A ruthenium(II) complex [Ru(p-cymene)(NHC)Cl2] (NHC=1,3-bis(4-(tert-butyl)benzylimidazol-2-ylidene), referred to as L-4, has been designed and synthesized recently in order to look for new anticancer drugs with high efficacy and low side effects. The anticancer activity and mechanism of action of L-4 in human esophageal squamous carcinoma EC109 cells were systematically investigated. The results revealed that L-4 exerted strong inhibitory effect on the proliferation of EC109 cells, and it arrested EC109 cells at G2/M phase, accompanied with the up-regulation of p53 and p21 and the down-regulation of cyclin D1. The results also showed that the reactive oxygen species (ROS)-dependent apoptosis of EC109 can be induced by L-4 via inhibiting the activity of glutathione reductase (GR), decreasing the ratio of glutathione to oxidized glutathione (GSH/GSSG), and leading to the generation of reactive oxygen species.

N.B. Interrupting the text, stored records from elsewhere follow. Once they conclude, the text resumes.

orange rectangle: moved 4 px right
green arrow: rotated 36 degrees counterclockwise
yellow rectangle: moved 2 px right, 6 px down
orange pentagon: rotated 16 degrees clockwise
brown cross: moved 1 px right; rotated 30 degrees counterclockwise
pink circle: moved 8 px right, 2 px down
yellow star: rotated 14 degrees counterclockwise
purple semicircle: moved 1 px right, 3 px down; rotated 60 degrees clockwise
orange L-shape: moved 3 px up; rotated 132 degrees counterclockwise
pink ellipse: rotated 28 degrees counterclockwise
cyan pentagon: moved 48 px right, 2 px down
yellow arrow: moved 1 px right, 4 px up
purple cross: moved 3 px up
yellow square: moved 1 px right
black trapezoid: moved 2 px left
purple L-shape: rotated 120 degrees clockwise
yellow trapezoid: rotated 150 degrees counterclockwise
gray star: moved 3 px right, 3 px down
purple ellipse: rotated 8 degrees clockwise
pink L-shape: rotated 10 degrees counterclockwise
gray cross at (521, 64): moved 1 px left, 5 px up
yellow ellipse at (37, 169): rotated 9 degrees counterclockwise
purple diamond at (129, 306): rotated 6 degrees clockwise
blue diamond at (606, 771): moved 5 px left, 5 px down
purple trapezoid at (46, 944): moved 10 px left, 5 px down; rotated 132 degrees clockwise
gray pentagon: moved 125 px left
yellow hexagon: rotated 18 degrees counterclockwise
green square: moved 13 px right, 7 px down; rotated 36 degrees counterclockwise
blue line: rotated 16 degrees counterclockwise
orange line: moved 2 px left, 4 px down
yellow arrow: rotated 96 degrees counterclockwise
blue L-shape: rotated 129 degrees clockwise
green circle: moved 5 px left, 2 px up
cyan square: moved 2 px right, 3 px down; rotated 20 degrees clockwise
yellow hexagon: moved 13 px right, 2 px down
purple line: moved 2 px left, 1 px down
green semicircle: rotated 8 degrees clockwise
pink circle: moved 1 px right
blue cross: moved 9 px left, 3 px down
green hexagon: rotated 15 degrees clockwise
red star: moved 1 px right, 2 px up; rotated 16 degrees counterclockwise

The mitochondria-mediated apoptosis of EC109 induced by L-4 was also observed from the increase of Bax/Bcl-2 ratio, overload of Ca(2+), disruption of mitochondrial membrane potential (MMP), redistribution of cytochrome c, and activation of caspase-3/-9. However, the effects of L-4 on the cell viability, GR activity, GSH/GSSG ratio, reactive oxygen species level, mitochondria dysfunction and apoptosis induction were remarkably attenuated by adding the reactive oxygen species scavenger, NAC. Therefore, it was concluded that L-4 can inhibit the proliferation of EC109 cells via blocking cell cycle progression and inducing reactive oxygen species-dependent and mitochondria-mediated apoptosis. These findings suggested that the ruthenium(II) complex might be a potential effective chemotherapeutic agent for human esophageal squamous carcinoma (ESCC) and worthy of further investigation.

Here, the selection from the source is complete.